The soy market has also been pressured this week by uncertainty about prospects for a U.S. trade deal with China, the top global soy importer. U.S. President Donald Trump told Fox News a trade deal was “potentially very close,” adding to optimism following remarks by President Xi Jinping that Beijing wanted to work out an initial agreement.

Reports earlier in the week had indicated a deal could be delayed to 2020.

“We keep hearing positive things, but we keep kicking the can down the road,” Roose said of a potential “phase one” deal.

CBOT corn drew support as demand improved from exporters and domestic processors. Some traders may be liquidating long soy/short corn spread positions ahead of the Nov. 28 U.S. Thanksgiving holiday, as well as first notice day for deliveries against CBOT December futures contracts, on Nov. 29.

“Funds are long beans and short everything else; it may be some evening up, going into the snoozeville holiday week,” said Jim Gerlach, president of Indiana-based A/C Trading.
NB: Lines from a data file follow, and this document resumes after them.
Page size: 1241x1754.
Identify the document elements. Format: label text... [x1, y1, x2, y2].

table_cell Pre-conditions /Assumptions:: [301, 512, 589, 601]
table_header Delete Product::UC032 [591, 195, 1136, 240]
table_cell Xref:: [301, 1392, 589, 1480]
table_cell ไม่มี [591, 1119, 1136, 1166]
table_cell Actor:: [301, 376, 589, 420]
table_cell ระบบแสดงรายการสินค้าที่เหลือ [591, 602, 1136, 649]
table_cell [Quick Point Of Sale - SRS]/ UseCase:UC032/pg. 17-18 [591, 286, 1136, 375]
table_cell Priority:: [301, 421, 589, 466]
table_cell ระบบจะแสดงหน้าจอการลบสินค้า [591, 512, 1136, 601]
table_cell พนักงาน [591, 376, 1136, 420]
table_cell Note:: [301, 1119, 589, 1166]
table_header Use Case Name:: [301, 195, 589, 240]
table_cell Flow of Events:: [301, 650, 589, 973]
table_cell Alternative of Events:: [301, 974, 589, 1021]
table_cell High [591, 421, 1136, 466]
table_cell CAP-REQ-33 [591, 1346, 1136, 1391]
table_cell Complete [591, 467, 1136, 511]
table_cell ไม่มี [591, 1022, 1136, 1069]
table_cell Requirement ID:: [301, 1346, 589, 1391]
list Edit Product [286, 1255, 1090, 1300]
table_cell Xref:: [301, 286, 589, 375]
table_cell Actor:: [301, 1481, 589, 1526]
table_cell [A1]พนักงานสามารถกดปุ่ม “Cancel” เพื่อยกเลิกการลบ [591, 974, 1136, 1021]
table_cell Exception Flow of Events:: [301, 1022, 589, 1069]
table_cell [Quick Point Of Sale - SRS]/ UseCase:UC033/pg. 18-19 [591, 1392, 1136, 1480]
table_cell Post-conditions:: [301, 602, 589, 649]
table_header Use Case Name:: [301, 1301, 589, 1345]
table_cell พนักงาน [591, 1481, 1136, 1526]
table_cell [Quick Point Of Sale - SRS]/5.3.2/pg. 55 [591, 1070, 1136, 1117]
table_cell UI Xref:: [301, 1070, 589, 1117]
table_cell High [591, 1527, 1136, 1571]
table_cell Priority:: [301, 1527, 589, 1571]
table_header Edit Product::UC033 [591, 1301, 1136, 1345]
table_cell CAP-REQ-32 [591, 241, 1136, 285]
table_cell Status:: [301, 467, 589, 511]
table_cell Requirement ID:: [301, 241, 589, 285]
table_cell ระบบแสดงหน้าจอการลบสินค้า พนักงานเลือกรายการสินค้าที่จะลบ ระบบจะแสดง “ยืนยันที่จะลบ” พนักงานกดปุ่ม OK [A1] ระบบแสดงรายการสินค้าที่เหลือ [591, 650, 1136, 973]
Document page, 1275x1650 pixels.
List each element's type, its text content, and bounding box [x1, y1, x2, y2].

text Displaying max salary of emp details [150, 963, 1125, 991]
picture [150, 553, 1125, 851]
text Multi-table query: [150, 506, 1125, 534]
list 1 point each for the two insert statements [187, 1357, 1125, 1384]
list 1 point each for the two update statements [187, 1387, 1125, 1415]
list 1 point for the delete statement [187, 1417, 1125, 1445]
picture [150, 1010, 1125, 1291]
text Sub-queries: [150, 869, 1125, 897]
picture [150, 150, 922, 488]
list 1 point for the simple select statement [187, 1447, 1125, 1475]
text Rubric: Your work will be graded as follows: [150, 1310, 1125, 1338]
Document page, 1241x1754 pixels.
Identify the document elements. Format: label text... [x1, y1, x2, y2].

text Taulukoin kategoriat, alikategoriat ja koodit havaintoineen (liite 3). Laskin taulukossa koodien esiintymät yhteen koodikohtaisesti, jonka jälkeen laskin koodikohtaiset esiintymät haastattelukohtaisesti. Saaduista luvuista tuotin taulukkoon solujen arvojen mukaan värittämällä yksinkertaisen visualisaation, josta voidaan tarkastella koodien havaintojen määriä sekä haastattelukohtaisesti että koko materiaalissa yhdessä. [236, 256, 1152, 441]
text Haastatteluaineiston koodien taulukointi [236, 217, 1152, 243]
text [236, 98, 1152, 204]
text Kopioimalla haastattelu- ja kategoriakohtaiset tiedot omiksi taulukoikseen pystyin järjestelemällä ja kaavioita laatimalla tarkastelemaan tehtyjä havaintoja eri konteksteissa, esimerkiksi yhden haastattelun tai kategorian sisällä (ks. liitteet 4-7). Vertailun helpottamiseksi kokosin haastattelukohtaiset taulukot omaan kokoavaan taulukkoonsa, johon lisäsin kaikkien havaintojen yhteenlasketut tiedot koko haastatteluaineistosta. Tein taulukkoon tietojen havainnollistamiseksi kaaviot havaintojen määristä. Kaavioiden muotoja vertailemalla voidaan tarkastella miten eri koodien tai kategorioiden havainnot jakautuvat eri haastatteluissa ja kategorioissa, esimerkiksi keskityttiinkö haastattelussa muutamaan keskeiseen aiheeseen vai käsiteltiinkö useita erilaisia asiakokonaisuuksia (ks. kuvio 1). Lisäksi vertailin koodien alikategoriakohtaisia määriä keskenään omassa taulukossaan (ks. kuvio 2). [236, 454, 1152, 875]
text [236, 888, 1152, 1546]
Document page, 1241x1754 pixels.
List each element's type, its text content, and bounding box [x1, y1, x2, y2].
CBOT wheat rose on short-covering coupled with worries about a drop in U.S. wheat acres. The slow pace of the U.S. corn and soybean harvest this autumn may have limited the number of winter wheat acres planted for harvest in 2020, Gerlach and others said.

U.S. farmers planted 45.2 million acres of wheat overall for 2019, the fewest in U.S. Department of Agriculture records dating to 1919.

“You can’t keep going down in acres forever. At some point wheat has to buy market share,” Gerlach said.